Veniamo a sapere che il figlio che Marilina porta in grembo, alla vigilia di Natale, il figlio che probabilmente, visto che la sera incombe, nascerà verso la mezzanotte, non è il figlio di Giò, diminutivo di Giuseppe, e non è nemmeno il figlio di un altro uomo, se per uomo intendiamo una identità precisa: è figlio invece di una fecondazione artificiale eterologa. Di un seme donato da qualche ignoto, e segretissimo, donatore. Marilina, prima di conoscere Giò, sulla soglia dei quaranta anni e con la prospettiva di vedere rintoccare per l’ultima volta il suo orologio biologico, aveva deciso di intraprendere il difficile iter che porta all’inseminazione. Esami, dubbi, paure, frustrazioni e una operazione, quasi clandestina, in una clinica della Repubblica Ceca. Giò, che ama Marilina di quell’amore tardivo che a volte è il regalo più bello della mezza età, viene a sapere della gravidanza della donna a cose fatte. Non fa in tempo a rallegrarsi della presunta paternità che lei gli spiega tutto. Lui non è il padre, o almeno, non è il padre biologico.

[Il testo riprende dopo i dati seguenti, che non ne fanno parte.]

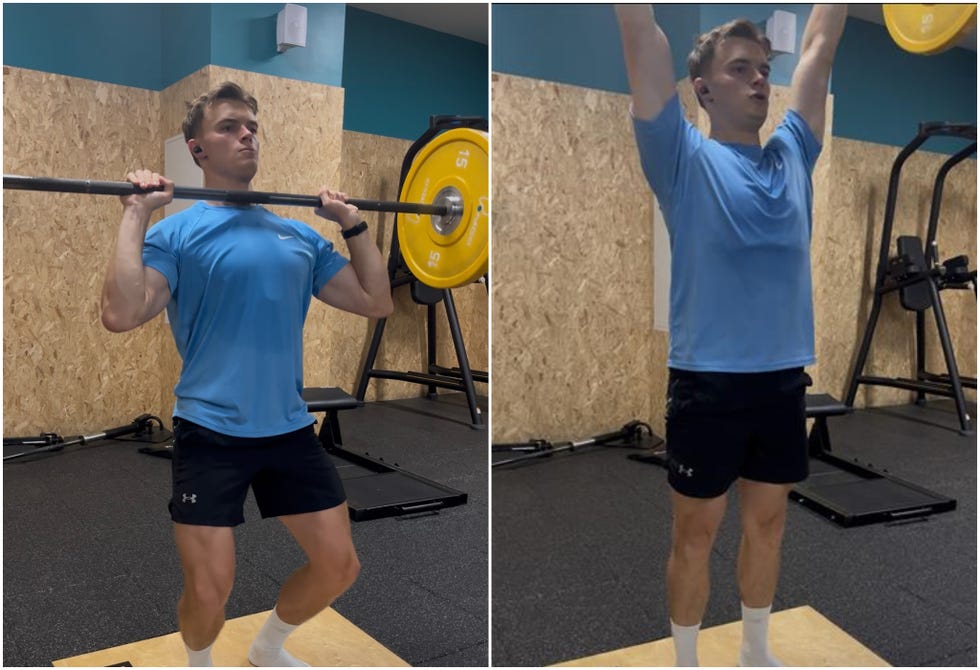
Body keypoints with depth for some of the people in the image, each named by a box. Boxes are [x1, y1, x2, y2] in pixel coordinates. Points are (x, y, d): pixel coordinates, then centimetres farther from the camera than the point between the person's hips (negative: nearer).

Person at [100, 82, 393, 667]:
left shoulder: (298, 235, 9)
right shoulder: (178, 232, -5)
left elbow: (377, 302, 10)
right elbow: (122, 314, -21)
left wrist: (354, 224, 10)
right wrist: (136, 213, -17)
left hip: (291, 429, 5)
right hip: (212, 433, -5)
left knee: (339, 565, 10)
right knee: (210, 590, -2)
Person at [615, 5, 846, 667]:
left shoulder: (792, 154, 11)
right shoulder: (686, 158, -2)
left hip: (784, 378, 5)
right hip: (708, 381, -5)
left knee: (767, 524, 18)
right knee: (696, 536, 8)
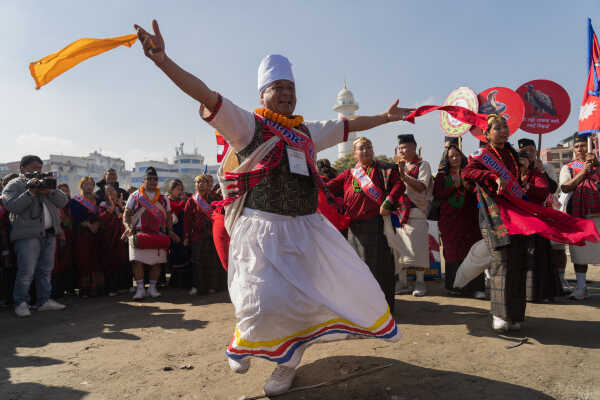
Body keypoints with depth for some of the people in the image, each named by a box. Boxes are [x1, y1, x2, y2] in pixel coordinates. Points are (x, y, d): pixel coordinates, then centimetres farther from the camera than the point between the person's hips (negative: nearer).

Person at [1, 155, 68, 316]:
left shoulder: (45, 183, 22)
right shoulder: (14, 185, 5)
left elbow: (63, 201, 11)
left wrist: (49, 191, -6)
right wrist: (30, 192, -18)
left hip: (49, 234, 6)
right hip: (28, 235, -6)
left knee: (46, 270, 9)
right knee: (26, 271, -7)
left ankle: (44, 300, 17)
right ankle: (21, 302, 6)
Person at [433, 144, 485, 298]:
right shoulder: (441, 176, 9)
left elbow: (477, 195, 10)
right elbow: (437, 195, -2)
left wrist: (468, 187, -9)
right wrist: (455, 186, -10)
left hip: (468, 217, 1)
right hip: (449, 219, 0)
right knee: (453, 251, -1)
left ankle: (475, 287, -9)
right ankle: (454, 286, 9)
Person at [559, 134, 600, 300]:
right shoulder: (568, 167, 14)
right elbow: (565, 187, -1)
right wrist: (583, 172, -6)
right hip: (578, 215, 0)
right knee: (580, 250, 3)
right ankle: (581, 287, 10)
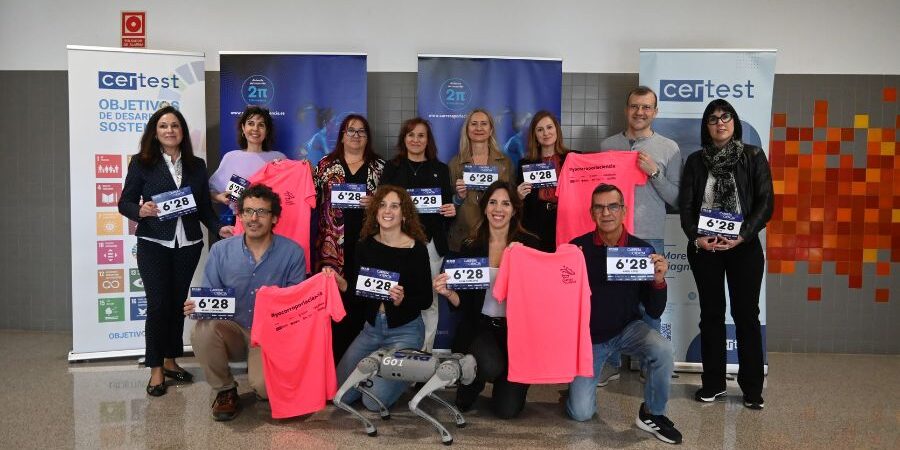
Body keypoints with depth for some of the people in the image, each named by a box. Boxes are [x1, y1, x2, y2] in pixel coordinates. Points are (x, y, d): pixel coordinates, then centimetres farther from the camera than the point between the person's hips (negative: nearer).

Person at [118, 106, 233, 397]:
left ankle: (170, 361, 23)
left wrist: (218, 228, -6)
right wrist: (141, 211, -22)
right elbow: (124, 203, -1)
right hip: (154, 244, -3)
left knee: (177, 303, 9)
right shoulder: (141, 163, 0)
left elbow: (204, 207, 10)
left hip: (188, 245, 3)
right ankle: (155, 370, 5)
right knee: (158, 305, -5)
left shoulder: (197, 166, 9)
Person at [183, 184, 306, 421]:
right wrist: (195, 307, -20)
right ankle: (225, 389, -3)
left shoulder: (292, 253, -6)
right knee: (202, 330, -31)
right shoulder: (221, 250, -1)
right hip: (232, 330, 2)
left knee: (265, 386, -28)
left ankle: (258, 374, 14)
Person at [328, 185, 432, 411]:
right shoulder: (366, 246, 0)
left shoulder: (416, 249, -12)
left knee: (374, 401, -14)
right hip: (372, 327, 5)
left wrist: (402, 300, -28)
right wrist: (341, 284, -16)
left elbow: (426, 299, -10)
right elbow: (356, 291, 4)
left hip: (405, 331, -4)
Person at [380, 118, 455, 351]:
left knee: (429, 301, 2)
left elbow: (447, 205, 12)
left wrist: (452, 210, -9)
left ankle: (425, 352, 11)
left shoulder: (440, 169, 13)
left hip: (430, 243, 1)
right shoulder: (392, 167, 11)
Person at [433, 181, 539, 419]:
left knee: (507, 408, -11)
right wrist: (448, 293, -17)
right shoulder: (470, 247, 2)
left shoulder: (529, 245, -2)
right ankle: (472, 383, 6)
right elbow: (464, 302, 4)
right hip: (480, 327, 1)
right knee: (491, 367, -32)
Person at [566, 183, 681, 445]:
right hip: (588, 335, 0)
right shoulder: (578, 247, -15)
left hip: (627, 329, 1)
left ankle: (652, 414, -4)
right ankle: (579, 382, 32)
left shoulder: (641, 249, -12)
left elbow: (655, 312, -9)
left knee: (663, 351, -31)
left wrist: (659, 280, -28)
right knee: (581, 414, -5)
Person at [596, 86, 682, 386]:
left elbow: (676, 199, 1)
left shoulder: (668, 148, 4)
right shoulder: (607, 145, 9)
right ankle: (610, 362, 20)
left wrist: (654, 172, -11)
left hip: (649, 238, -2)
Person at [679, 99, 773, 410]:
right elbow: (686, 206, 3)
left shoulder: (753, 156, 2)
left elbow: (765, 203, -4)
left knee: (746, 314, 1)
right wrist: (696, 238, -14)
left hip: (744, 246, -2)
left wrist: (742, 236, -16)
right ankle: (713, 383, 17)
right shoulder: (696, 161, 7)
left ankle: (752, 388, 12)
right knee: (711, 314, 7)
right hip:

Da questo momento, l’idillio dell’amore lascia il posto al dramma, o alla vera e proprio tragedia. Due visioni del mondo si scontrano: l’egoismo maschile e l’egoismo femminile. Fisicità contro astrazione, matriarcato contro patriarcato, visti proprio nella loro estensione più incisiva, il possesso legale dei figli. Con due tipi diversi di orgoglio, di dubbio, di messianismo sociale. E anche con due tipi diversi di fede e di speranza. Non di carità, perché di carità in Villalta ce n’è poca: è una virtù che tra le sue pagine manca quasi del tutto.

Le domande che il libro si pone sono forti: che tipo di società vogliamo? Che tipo di famiglia vogliamo? Fino a che punto l’orgoglio può travolgerci? Fino a che punto il dubbio può corrodere la nostra fede e renderci estranei a noi stessi? Fra biologia e cultura, in quale posizione intermedia si situerà il nostro bisogno sociale di istituzioni? E come possiamo trovare una mediazione se le due posizioni di partenza, quella maschile e quella femminile, sono così diverse?
Abbiamo di fronte un libro scritto bene, che con sapienza ci introduce in un universo ambiguo, dove non si trovano risposte, ma che ancora una volta mette di fronte a tentazioni secolari. Le spalle contro il muro, siamo costretti a porci le domande che ci costituiscono da sempre e che formano allo stesso tempo la più recente attualità.